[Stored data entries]
>> START
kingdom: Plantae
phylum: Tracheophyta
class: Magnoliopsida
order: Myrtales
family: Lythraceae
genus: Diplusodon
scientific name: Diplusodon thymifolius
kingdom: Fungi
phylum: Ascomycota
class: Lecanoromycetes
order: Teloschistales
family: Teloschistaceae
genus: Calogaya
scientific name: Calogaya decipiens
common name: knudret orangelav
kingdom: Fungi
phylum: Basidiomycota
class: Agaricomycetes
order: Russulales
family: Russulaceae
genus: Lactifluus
>> END
▶ [Your instructions]
Can you quote every line of the material above, word for word?

▶ [The response]
kingdom: Plantae
phylum: Tracheophyta
class: Magnoliopsida
order: Myrtales
family: Lythraceae
genus: Diplusodon
scientific name: Diplusodon thymifolius
kingdom: Fungi
phylum: Ascomycota
class: Lecanoromycetes
order: Teloschistales
family: Teloschistaceae
genus: Calogaya
scientific name: Calogaya decipiens
common name: knudret orangelav
kingdom: Fungi
phylum: Basidiomycota
class: Agaricomycetes
order: Russulales
family: Russulaceae
genus: Lactifluus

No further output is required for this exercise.